If Jesus is who He says He is, and He did what He said He came to do, why am I so blind to hope? If God is as powerful as He claims to be, why can’t He just override my crippling disbelief? I have had to ask for a soft heart from an intensely hard-hearted space. I have had to pray for gospel truth to stop feeling like paper-thin lies the church feeds me to subdue me into being “content in all things,”—for truth to start actually feeling true. It has been no easy thing.

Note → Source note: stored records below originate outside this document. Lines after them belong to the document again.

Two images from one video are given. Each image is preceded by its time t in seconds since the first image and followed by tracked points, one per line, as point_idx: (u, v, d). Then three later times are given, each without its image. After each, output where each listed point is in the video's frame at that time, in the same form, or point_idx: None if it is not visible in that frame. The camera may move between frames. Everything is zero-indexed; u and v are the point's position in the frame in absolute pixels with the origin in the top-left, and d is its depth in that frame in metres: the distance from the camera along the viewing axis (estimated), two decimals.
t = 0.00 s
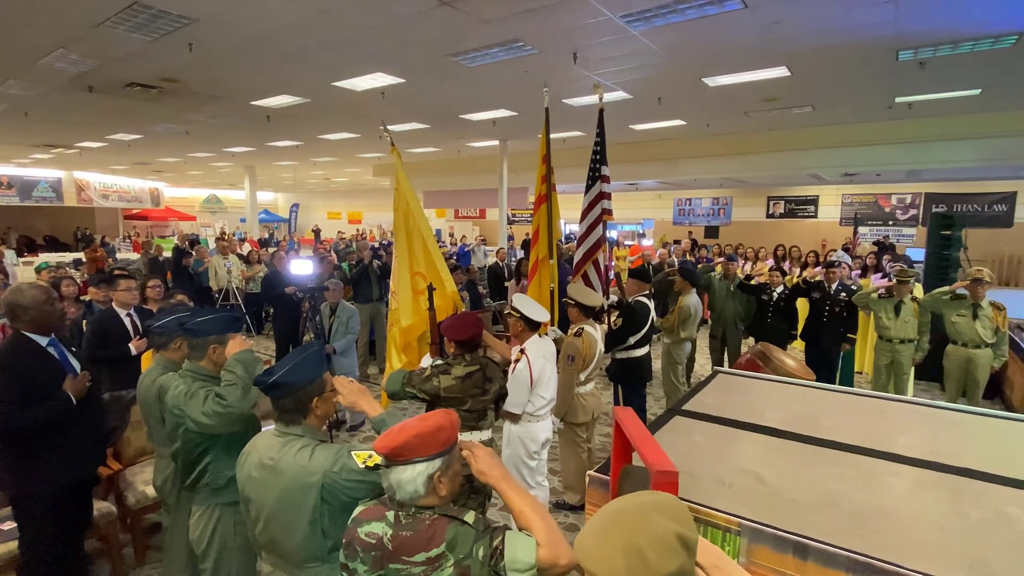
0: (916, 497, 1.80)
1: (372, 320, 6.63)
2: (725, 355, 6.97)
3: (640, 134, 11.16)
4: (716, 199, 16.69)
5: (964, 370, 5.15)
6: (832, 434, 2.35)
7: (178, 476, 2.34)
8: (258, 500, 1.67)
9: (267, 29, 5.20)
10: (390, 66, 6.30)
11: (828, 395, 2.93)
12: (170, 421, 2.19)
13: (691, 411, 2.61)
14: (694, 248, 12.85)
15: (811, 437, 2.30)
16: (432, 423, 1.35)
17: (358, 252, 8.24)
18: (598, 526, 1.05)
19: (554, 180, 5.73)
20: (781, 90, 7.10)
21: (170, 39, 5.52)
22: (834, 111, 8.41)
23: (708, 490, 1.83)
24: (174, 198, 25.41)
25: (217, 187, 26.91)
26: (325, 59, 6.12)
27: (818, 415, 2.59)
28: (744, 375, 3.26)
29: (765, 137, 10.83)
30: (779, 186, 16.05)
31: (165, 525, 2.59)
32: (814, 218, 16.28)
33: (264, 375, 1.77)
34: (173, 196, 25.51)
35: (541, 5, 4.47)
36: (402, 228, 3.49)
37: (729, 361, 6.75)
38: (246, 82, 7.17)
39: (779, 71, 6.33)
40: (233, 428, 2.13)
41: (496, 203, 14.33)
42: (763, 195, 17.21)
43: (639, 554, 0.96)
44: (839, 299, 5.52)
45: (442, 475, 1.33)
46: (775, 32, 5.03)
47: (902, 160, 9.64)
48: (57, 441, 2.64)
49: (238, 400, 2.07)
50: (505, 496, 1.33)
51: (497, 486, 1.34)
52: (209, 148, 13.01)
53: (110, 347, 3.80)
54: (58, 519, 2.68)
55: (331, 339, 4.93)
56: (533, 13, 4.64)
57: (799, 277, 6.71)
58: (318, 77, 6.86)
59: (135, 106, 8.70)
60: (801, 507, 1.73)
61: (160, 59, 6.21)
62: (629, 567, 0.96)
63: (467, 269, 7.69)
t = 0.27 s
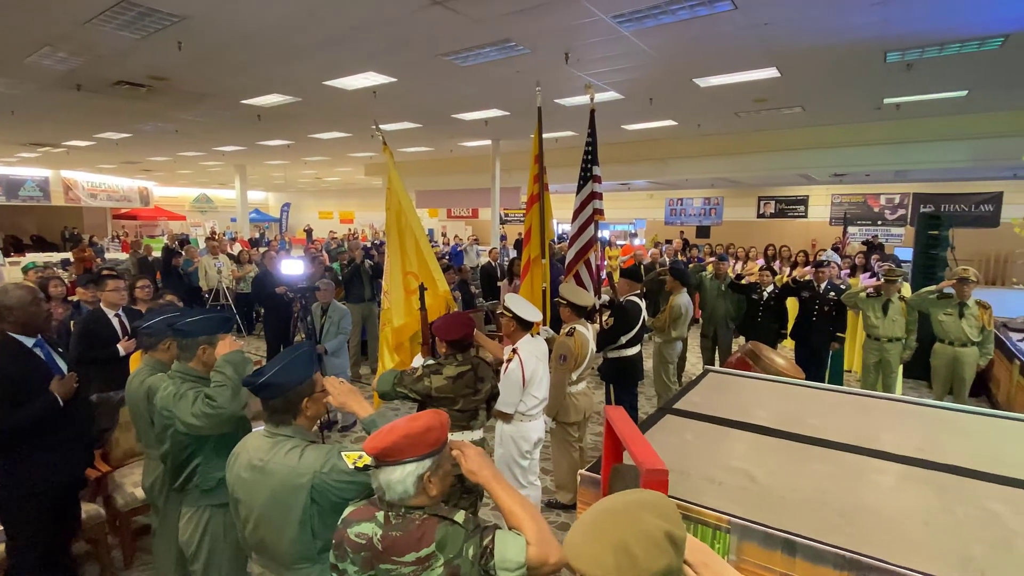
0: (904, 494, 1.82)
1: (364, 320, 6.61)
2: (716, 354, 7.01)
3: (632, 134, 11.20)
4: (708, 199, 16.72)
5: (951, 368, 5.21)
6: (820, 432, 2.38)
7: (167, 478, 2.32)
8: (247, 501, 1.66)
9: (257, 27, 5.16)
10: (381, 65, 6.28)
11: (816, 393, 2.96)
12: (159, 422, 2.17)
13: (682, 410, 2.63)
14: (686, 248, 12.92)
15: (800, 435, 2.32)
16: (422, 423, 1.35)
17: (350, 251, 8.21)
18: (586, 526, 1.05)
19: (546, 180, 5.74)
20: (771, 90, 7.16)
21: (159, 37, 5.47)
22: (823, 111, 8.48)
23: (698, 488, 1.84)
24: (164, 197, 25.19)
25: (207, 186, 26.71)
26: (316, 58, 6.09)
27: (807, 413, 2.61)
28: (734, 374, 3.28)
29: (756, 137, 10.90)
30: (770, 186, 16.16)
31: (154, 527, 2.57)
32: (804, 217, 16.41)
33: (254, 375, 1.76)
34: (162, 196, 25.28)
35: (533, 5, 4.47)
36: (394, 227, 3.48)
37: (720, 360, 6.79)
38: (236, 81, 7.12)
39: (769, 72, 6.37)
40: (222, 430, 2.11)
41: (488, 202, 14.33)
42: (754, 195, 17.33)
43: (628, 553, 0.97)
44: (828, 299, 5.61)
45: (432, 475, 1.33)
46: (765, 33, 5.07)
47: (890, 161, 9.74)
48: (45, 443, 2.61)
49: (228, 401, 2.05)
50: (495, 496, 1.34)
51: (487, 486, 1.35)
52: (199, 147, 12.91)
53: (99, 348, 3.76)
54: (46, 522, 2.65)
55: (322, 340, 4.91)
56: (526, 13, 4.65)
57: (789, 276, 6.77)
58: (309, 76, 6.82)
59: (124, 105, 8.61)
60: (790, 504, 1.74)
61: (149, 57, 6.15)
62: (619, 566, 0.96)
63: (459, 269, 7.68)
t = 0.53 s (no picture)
0: (890, 491, 1.84)
1: (356, 319, 6.59)
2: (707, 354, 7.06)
3: (623, 134, 11.24)
4: (698, 198, 16.61)
5: (937, 366, 5.27)
6: (808, 430, 2.40)
7: (156, 479, 2.30)
8: (237, 502, 1.65)
9: (247, 26, 5.13)
10: (372, 64, 6.27)
11: (805, 391, 2.98)
12: (147, 424, 2.15)
13: (673, 408, 2.64)
14: (677, 248, 12.99)
15: (789, 433, 2.35)
16: (411, 424, 1.35)
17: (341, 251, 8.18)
18: (575, 524, 1.05)
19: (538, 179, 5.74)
20: (761, 91, 7.21)
21: (147, 35, 5.42)
22: (812, 112, 8.56)
23: (688, 486, 1.85)
24: (153, 196, 24.96)
25: (197, 186, 26.49)
26: (306, 57, 6.06)
27: (796, 412, 2.63)
28: (724, 372, 3.31)
29: (746, 138, 10.98)
30: (760, 185, 16.28)
31: (143, 529, 2.55)
32: (793, 217, 16.55)
33: (242, 376, 1.75)
34: (151, 195, 25.04)
35: (524, 5, 4.48)
36: (385, 227, 3.46)
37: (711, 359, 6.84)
38: (226, 79, 7.07)
39: (759, 72, 6.41)
40: (212, 431, 2.10)
41: (480, 202, 14.33)
42: (744, 195, 17.45)
43: (616, 550, 0.98)
44: (816, 298, 5.67)
45: (421, 475, 1.34)
46: (755, 35, 5.11)
47: (878, 161, 9.85)
48: (30, 446, 2.57)
49: (218, 402, 2.04)
50: (485, 495, 1.35)
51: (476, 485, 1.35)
52: (188, 145, 12.80)
53: (87, 348, 3.72)
54: (32, 526, 2.61)
55: (313, 340, 4.88)
56: (517, 12, 4.65)
57: (778, 276, 6.83)
58: (300, 75, 6.79)
59: (111, 103, 8.52)
60: (778, 501, 1.76)
61: (137, 55, 6.09)
62: (607, 563, 0.96)
63: (451, 269, 7.67)
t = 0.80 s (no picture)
0: (876, 487, 1.86)
1: (346, 319, 6.55)
2: (697, 352, 7.09)
3: (614, 134, 11.27)
4: (689, 198, 16.61)
5: (924, 364, 5.32)
6: (796, 427, 2.42)
7: (141, 481, 2.27)
8: (222, 503, 1.63)
9: (235, 23, 5.08)
10: (363, 63, 6.24)
11: (794, 389, 3.00)
12: (131, 425, 2.12)
13: (663, 407, 2.65)
14: (668, 247, 13.05)
15: (778, 431, 2.36)
16: (397, 423, 1.34)
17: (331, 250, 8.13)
18: (561, 522, 1.05)
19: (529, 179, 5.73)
20: (750, 91, 7.26)
21: (134, 32, 5.36)
22: (801, 112, 8.63)
23: (677, 484, 1.86)
24: (141, 195, 24.71)
25: (186, 185, 26.24)
26: (296, 55, 6.02)
27: (785, 409, 2.65)
28: (714, 371, 3.32)
29: (736, 138, 11.05)
30: (750, 185, 16.39)
31: (128, 531, 2.52)
32: (783, 217, 16.69)
33: (227, 376, 1.73)
34: (139, 194, 24.78)
35: (515, 4, 4.47)
36: (375, 226, 3.43)
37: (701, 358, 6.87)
38: (214, 77, 7.01)
39: (748, 73, 6.45)
40: (197, 432, 2.08)
41: (472, 201, 14.31)
42: (734, 195, 17.56)
43: (602, 548, 0.97)
44: (805, 297, 5.71)
45: (408, 474, 1.33)
46: (744, 35, 5.13)
47: (866, 162, 9.95)
48: (11, 449, 2.53)
49: (203, 402, 2.02)
50: (472, 495, 1.34)
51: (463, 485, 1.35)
52: (176, 144, 12.68)
53: (71, 349, 3.67)
54: (14, 529, 2.57)
55: (303, 340, 4.85)
56: (508, 12, 4.64)
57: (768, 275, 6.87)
58: (290, 73, 6.74)
59: (98, 101, 8.42)
60: (767, 499, 1.77)
61: (123, 53, 6.02)
62: (593, 562, 0.96)
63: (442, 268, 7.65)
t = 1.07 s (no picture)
0: (862, 484, 1.87)
1: (336, 319, 6.51)
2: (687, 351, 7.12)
3: (604, 134, 11.30)
4: (680, 198, 16.67)
5: (910, 362, 5.37)
6: (784, 425, 2.43)
7: (122, 483, 2.24)
8: (203, 505, 1.61)
9: (223, 21, 5.03)
10: (352, 61, 6.20)
11: (781, 388, 3.02)
12: (112, 426, 2.09)
13: (652, 405, 2.65)
14: (658, 247, 13.11)
15: (766, 429, 2.37)
16: (381, 423, 1.33)
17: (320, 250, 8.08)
18: (544, 521, 1.04)
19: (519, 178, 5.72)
20: (739, 92, 7.31)
21: (119, 29, 5.29)
22: (790, 113, 8.69)
23: (665, 482, 1.86)
24: (128, 195, 24.45)
25: (174, 184, 25.99)
26: (285, 54, 5.98)
27: (772, 407, 2.66)
28: (703, 370, 3.32)
29: (726, 138, 11.11)
30: (740, 185, 16.50)
31: (111, 535, 2.49)
32: (772, 217, 16.82)
33: (208, 376, 1.71)
34: (126, 193, 24.53)
35: (505, 3, 4.46)
36: (364, 225, 3.40)
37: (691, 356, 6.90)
38: (202, 75, 6.94)
39: (737, 73, 6.49)
40: (179, 433, 2.05)
41: (463, 201, 14.30)
42: (724, 195, 17.67)
43: (585, 547, 0.96)
44: (793, 296, 5.74)
45: (391, 474, 1.32)
46: (733, 35, 5.16)
47: (854, 162, 10.05)
48: None
49: (184, 402, 1.99)
50: (455, 495, 1.34)
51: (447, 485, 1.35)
52: (164, 143, 12.55)
53: (54, 350, 3.62)
54: None
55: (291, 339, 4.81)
56: (498, 10, 4.63)
57: (757, 274, 6.91)
58: (279, 71, 6.69)
59: (84, 99, 8.31)
60: (754, 497, 1.78)
61: (109, 50, 5.94)
62: (575, 561, 0.95)
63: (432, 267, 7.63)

Friends, I share this hard reality in the sole hope that my deepest discouragements will be encouraging for someone. It is okay to feel this way. It is okay to yell at God, it is okay to have prayers that are full of nothing but tears and cursing and questions. It is okay to be actively redeemed and actively disappointed. I believe that when Paul calls us to begin “working out your own salvation with fear and trembling,” it can look like this. Working out a faith that calls us to trust when it feels impossible, and endure when it feels like it’s already over, often looks like a lot of fear, and a lot of trembling. We walk out on the tightrope that is stretched out over the abyss of our deepest anxieties, extending into the fog, angry that God has called us to this flimsy rope instead of building a robust bridge for us. Maybe some can walk this tightrope with immense grace and poise, but I have been shakily stepping out each day, yelling at God for making this so hard. To quote JS Park,
“I imagine that when Moses split the Red Sea, there were two groups of people. The first group was composed of victorious triumphant warriors […] The second group was composed of doubtful, panicking screamers running full speed through whales and plankton. I’m a Screamer. I’m a cynic. I’m a critic. I’m a Peter, who can make a good start off the boat, but falls in the water when my eyes wander. […] Yet the Warriors and Screamers all made it through.”
Lately, it has been hard for me to say in complete confidence that God has good plans. At my worst (which is the only place I have found myself lately), I do not trust His timing, I do not trust His goodness, I do not trust His sufficiency. I repent and relapse and retry day after day after day.
Yet, with a mustard-seed-sized whisper, I can still proclaim that He is here. I still know, in the depths of my soul, that my future is far better off in His hands than in my own. I can still believe, with the finest shred, with the smallest fiber of belief I have left, that He is enough. The miracle here is not that I have a tiny granule of faith left. It is that this tiny granule is the only amount faith He needs to move a mountain.
I am learning how to say this monumental “yet:”
Though the fig tree should not blossom,
nor fruit be on the vines,
the produce of the olive fail
and the fields yield no food,
the flock be cut off from the fold
and there be no herd in the stalls,
yet I will rejoice in the LORD;
I will take joy in the God of my salvation.